Binding free energy calculations

import numpy as np
from diffnet import A_optimize, update_A_optimal
from diffnet import round_to_integers
from diffnet import MLestimate, covariance

mols = __get_set_of_molecules__(...) # load up the molecules
nmols = len(mols)

# Optionally, experimental values for reference molecules may be 
# incorporated
if __experimental_values__:
    dgexp = np.array( [ None ]*nmols)     
    for i, dg in __experimental_values__:
        dgexp[i] = dg
else: 
    dgexp = None

nsofar = np.zeros( (nmols, nmols))
# Initialize s_{ij} with random numbers
sij = np.random.rand( nmols, nmols)
sij = 0.5*(sij + sij.T)  # symmetrize the fluctuation matrix
converged = False
while not converged:
    # Update the A-optimal difference network given the current estimate of sij
    # the numbers of samples so far, and the total number of samples for
    # the next iteration
    nij = A_optimize(sij, ndelta, nsofar)
    # nij = A_optimize( sij)  # call this if not using iterative optimization.
    # nij[nij < ncut] = 0  # Omit pairs with impractically small allocations.
    nij = round_to_integers( nij)
    for i in xrange(nmols):
        if nij[i,i] > 0:
            __individual_free_energy__( mols[i], nsamples=nij[i,i], ...)
        for j in xrange(i+1, nmols):
            if nij[i,j] == 0: continue        
            # Compute the relative free energy between i and j,
            # using nij[i,j] number of samples.
            __relative_free_energy__(mols[i], mols[j], nsamples=nij[i,j], 
                                     ...)
    nsofar += nij
    # Get ALL the past free energy results once the calculations are done
    fe_results = __get_free_energy_results__(...)
    dgij = np.zeros( (nmols, nmols))
    invsij2 = np.zeros( (nmols, nmols))
    # Loop over pairs (i, j) between which the free energy have been 
    # computed in the past.
    for i, j, dg, var in fe_results:
        # Update the s_{ij} estimate from the calculated variance.    
        # \sigma_e = s_e/\sqrt(n_e) => s_e = \sigma_e \sqrt(n_e)
        sij[i,j] = sij[j,i] = np.sqrt( var*nsofar[i,j]) 
        invsij2[i,j] = invsij2[j,i] = 1./var
        dgij[i,j] = dg
        if (i!=j): dgij[j,i] = -dg

    # Use Maximum-likelihood estimator to derive the individual free energies
    # from the pairwise differences and their variances.
    dgi, vec = MLestimate( dgij, invsij2, dgexp)
    covar = covariance( sij, nsofar)
    
    converged = __check_convergence__(...)

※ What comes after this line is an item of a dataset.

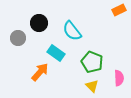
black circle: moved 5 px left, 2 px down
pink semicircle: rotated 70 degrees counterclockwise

__report_free_energy__( dgi, covar, ...)

Binding free energy calculations with experimental data for some reference molecules

Please refer to netbfe.py and the Jupyter notebook netbfe.ipynb to see how to use DiffNet for binding free energy calculations when experimental binding free energies are available for some reference molecules.